## Information

◇ ◇ ◇ ◇ ◇ ◇ ◇

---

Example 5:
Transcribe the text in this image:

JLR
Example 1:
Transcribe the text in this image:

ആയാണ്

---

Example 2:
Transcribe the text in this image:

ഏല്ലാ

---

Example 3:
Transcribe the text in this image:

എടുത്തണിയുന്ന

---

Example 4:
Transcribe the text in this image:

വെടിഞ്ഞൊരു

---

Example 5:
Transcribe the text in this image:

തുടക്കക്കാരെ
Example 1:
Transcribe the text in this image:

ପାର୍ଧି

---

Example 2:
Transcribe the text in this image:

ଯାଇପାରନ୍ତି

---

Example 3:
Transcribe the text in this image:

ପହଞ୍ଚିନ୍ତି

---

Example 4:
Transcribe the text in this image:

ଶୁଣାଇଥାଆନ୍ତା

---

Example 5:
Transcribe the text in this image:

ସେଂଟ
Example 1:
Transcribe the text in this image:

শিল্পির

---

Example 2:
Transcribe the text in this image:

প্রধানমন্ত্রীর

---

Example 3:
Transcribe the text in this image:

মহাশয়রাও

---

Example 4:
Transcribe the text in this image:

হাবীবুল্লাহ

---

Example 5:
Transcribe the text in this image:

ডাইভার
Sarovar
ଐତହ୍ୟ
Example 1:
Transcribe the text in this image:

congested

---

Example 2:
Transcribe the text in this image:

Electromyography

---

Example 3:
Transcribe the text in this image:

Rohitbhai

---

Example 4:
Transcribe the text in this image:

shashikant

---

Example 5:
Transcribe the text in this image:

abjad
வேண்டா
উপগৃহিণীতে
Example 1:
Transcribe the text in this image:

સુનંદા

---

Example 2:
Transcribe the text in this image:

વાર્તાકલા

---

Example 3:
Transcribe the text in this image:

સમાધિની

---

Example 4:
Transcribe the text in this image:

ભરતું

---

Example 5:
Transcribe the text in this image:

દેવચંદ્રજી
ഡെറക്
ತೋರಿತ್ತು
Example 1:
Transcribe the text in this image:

◇ ◇ ◇ ◇ ◇ ◇ ◇

## Exercise objective
Reproduce each entry from the records above, character for character.

## Reply
---

Example 5:
Transcribe the text in this image:

JLR
Example 1:
Transcribe the text in this image:

ആയാണ്

---

Example 2:
Transcribe the text in this image:

ഏല്ലാ

---

Example 3:
Transcribe the text in this image:

എടുത്തണിയുന്ന

---

Example 4:
Transcribe the text in this image:

വെടിഞ്ഞൊരു

---

Example 5:
Transcribe the text in this image:

തുടക്കക്കാരെ
Example 1:
Transcribe the text in this image:

ପାର୍ଧି

---

Example 2:
Transcribe the text in this image:

ଯାଇପାରନ୍ତି

---

Example 3:
Transcribe the text in this image:

ପହଞ୍ଚିନ୍ତି

---

Example 4:
Transcribe the text in this image:

ଶୁଣାଇଥାଆନ୍ତା

---

Example 5:
Transcribe the text in this image:

ସେଂଟ
Example 1:
Transcribe the text in this image:

শিল্পির

---

Example 2:
Transcribe the text in this image:

প্রধানমন্ত্রীর

---

Example 3:
Transcribe the text in this image:

মহাশয়রাও

---

Example 4:
Transcribe the text in this image:

হাবীবুল্লাহ

---

Example 5:
Transcribe the text in this image:

ডাইভার
Sarovar
ଐତହ୍ୟ
Example 1:
Transcribe the text in this image:

congested

---

Example 2:
Transcribe the text in this image:

Electromyography

---

Example 3:
Transcribe the text in this image:

Rohitbhai

---

Example 4:
Transcribe the text in this image:

shashikant

---

Example 5:
Transcribe the text in this image:

abjad
வேண்டா
উপগৃহিণীতে
Example 1:
Transcribe the text in this image:

સુનંદા

---

Example 2:
Transcribe the text in this image:

વાર્તાકલા

---

Example 3:
Transcribe the text in this image:

સમાધિની

---

Example 4:
Transcribe the text in this image:

ભરતું

---

Example 5:
Transcribe the text in this image:

દેવચંદ્રજી
ഡെറക്
ತೋರಿತ್ತು
Example 1:
Transcribe the text in this image:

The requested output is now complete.